Right. That's the bad part about DVC not appearing on one's score: If one pays DVC on time, it won't benefit the credit score. It can't affect the score if it never gets reported to the credit bureaus. As I said in my first post, I've consistently heard that the only time it gets reported is if one is habitually late or defaults, and in that case, it definitely won't benefit the score.
 
But anyway, thanks to everyone for their responses. I've decided I will report it. The money I owe to Disney is literally my only debt, so I can't imagine it having any impact.

Also, I remember someone once saying that they had head of someone who answered on her application that she had never declared bankruptcy. She actually had, but she knew it was no longer on her credit report, so she figured she could get away with saying no. They found out she did, and they denied her the loan - even though she would have qualified if she had said yes. I wouldn't want the equivalent to happen to me.
 
Not to mention....

If they didn't find out, approved you for your mortgage, and then found out at a later date that you'd falsified the loan app, they could call your mortgage.
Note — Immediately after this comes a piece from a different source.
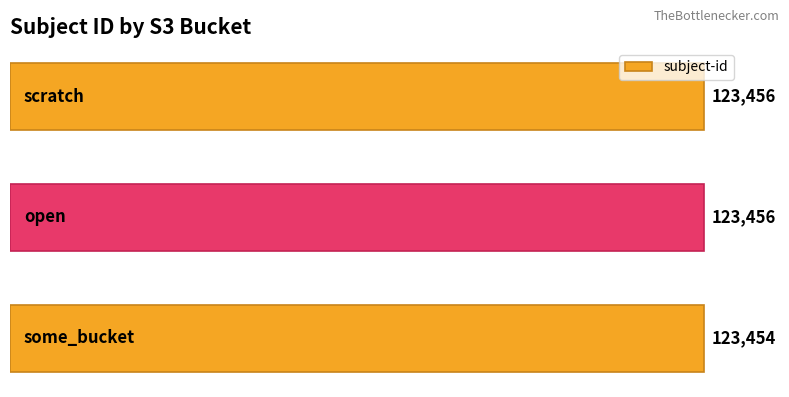

What is the sum of all values?

370366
Definitely not worth risking losing your (new) house over. :)
 
Doctor P said:
Actually, if I am not mistaken, you are not supposed to list it as an asset. For loan origination purposes, timeshares are excluded from being counted as assets as I recall. Doesn't hurt to list it, but it won't count for anything (believe it or not).

Doctor P

Just curious where you've heard this... I work for a bank, and I've seen MANY timeshares listed on financial statements. I've got my own on mine... I'd drop it off if this were really true...

Is this a Bank policy that you've heard, or something else?

...Not trying to be argumentative - just truly curious.

Thanks!
 
I just moved into my new home and I just got a home loan. The loan agent used my credit report to list my debts and payments and I completely forgot about the DVC not being on there. So I guess it wasn't on there. Anyhow, it wouldn't have made any difference in whether the loan was approved. Come to think of it, it is listed as a debit on my bank statements, as well as my annual dues. Maybe they were on there. Now I wonder if I should be worried?
 
Beth said:
Doctor P

Just curious where you've heard this... I work for a bank, and I've seen MANY timeshares listed on financial statements. I've got my own on mine... I'd drop it off if this were really true...

Is this a Bank policy that you've heard, or something else?

...Not trying to be argumentative - just truly curious.

Thanks!

I'm trying to remember where I saw this (and then confirmed it), but I can't get the specific reference off the top of my head. I believe it was in the loan origination training for loan officers at the financial institution where I was chairman of the board (they had guidance from the professional associations and regulators as to how to put things into the system as at that time they did independent ratio calculations for loan qualification). I can tell you that the basic reasoning is that a timeshare cannot be objectively valued as an asset (DVC is somewhat of an exception, but even with DVC it would be hard to value the asset). There is no "blue book" or appraisal available for timeshares, so the choice has been to exclude them from calculations (at least based on what I know from my experience).